Oberhauser Brucke Riesling BA, Donnhoff
Vineyard: Oberhauser Brücke
Soil Type Grey slate bedrock covered by a layer of loess loam
Slope 0 – 15%
Aspect South by southwest
Monopole site for Dönnhoff – the historic Luitpoldbrücke (Luitpold Bridge), built during the period of Royal Bavarian administration, crosses the Nahe River directly adjacent to the village of Oberhausen. Opposite that bridge lies a small vineyard parcel that benefits greatly from the nearby river’s moderating influence. A distinctive microclimate is created, protecting the vines and promoting early flowering each year, which translates into a long growing season for the late-ripening Riesling grape.

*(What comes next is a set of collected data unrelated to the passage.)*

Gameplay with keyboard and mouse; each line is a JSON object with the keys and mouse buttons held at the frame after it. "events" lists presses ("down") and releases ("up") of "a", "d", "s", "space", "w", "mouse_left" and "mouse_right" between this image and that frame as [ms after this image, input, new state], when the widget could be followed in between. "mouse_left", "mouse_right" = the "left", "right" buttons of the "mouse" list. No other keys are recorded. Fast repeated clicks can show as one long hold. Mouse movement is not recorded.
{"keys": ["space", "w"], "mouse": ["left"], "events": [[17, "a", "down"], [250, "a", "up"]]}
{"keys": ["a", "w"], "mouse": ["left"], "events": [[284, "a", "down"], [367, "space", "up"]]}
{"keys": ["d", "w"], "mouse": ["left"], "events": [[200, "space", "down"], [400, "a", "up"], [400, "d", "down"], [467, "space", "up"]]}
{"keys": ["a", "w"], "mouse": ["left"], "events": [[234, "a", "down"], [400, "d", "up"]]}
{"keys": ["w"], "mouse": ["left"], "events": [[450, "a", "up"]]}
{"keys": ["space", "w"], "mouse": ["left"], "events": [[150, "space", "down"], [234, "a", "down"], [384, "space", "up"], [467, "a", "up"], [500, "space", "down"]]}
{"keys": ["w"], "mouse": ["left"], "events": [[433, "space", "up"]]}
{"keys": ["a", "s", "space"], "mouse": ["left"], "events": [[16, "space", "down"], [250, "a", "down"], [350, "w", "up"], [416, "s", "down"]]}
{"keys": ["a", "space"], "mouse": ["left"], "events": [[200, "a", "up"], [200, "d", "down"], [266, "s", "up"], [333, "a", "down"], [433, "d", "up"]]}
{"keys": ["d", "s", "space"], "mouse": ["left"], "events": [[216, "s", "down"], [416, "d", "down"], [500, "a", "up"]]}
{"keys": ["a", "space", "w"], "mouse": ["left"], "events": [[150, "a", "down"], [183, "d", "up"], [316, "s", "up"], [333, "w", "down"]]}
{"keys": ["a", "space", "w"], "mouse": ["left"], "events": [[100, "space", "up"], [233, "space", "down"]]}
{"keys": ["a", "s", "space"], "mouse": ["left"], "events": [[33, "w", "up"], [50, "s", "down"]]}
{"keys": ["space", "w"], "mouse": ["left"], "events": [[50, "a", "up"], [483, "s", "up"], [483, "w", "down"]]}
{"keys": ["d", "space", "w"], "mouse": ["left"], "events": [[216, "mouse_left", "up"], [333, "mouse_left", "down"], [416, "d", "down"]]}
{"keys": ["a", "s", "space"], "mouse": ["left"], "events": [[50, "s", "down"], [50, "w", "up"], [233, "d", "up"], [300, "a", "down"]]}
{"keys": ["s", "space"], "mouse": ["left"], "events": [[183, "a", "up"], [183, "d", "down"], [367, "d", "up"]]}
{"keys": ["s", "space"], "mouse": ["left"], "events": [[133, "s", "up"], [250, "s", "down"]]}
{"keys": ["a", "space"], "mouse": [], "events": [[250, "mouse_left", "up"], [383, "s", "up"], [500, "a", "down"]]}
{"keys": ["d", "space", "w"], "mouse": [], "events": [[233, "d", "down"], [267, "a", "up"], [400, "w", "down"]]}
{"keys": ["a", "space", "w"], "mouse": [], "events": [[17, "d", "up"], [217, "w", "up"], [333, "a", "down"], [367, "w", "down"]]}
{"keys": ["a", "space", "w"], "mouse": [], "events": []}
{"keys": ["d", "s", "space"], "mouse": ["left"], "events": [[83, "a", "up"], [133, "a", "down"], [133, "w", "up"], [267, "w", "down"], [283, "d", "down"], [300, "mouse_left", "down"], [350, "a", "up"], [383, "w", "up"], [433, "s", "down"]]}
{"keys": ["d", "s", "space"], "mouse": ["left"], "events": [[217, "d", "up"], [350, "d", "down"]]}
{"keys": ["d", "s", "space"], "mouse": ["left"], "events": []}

The special soil composition, consisting of grey slate bedrock covered by a layer of loess loam, ensures an adequate water supply for the vines even during drought years. These conditions and ancient geology give rise to distinctive and elegant Riesling wines of great structure and concentration. The sheltered valley location is also a perfect stage for grapes to freeze on the vine in cold weather, the necessary precondition for luscious ice wines.These unusual conditions are the reason why this vineyard parcel, though measuring just 1.1 ha, is registered as one of the smallest protected sites on the Nahe.
Press & Reviews
After, as usual, a small share of Brücke had been left for Eiswein, a tiny bit of botrytis finally showed up. Given Dönnhoff’s reputation for Brücke Eiswein, it’s not surprising that the most promising bunches were the ones that got spared the initial Auslese picking. On November 22 there was a forecast of frost, and the estate’s elite Eiswein crew was alerted to show up at daybreak. But the Ice Man evidently failed to get that message. “And at that point,” related Dönnhoff, “I just said ‘Basta! [Schluss!] Everything gets picked this morning!’” There is a lightly confectionary note here born not just of high residual sugar but also, I suspect, of the brush with frost. (Why freezing often engenders such an impression, I can’t say.) Red raspberry and quince preserves with a crystalline sugary edge and a hint of caramel seem also to be dusted with crushed stone, saliva-inducing mineral salts and whatever mysterious ore-like matter it is that informs this collection’s other Hermannshöhle bottlings. For all of its confitured and confectionary aspects, the fruit also comes off as lusciously succulent, not to mention impeccably pure. A polished and subtly creamy feel adds further allure, and the superbly sustained finish is mouthwateringly umami-rich. This is certainly one late-picked 2018 that doesn’t disappoint! But I imagine the firming and acid-concentrating effect of low temperatures (albeit nowhere near low enough to have frozen the grape solids) counteracted any sense of fruit fatigue or sagging berry skins such as is conveyed by so many late-picked 2018s.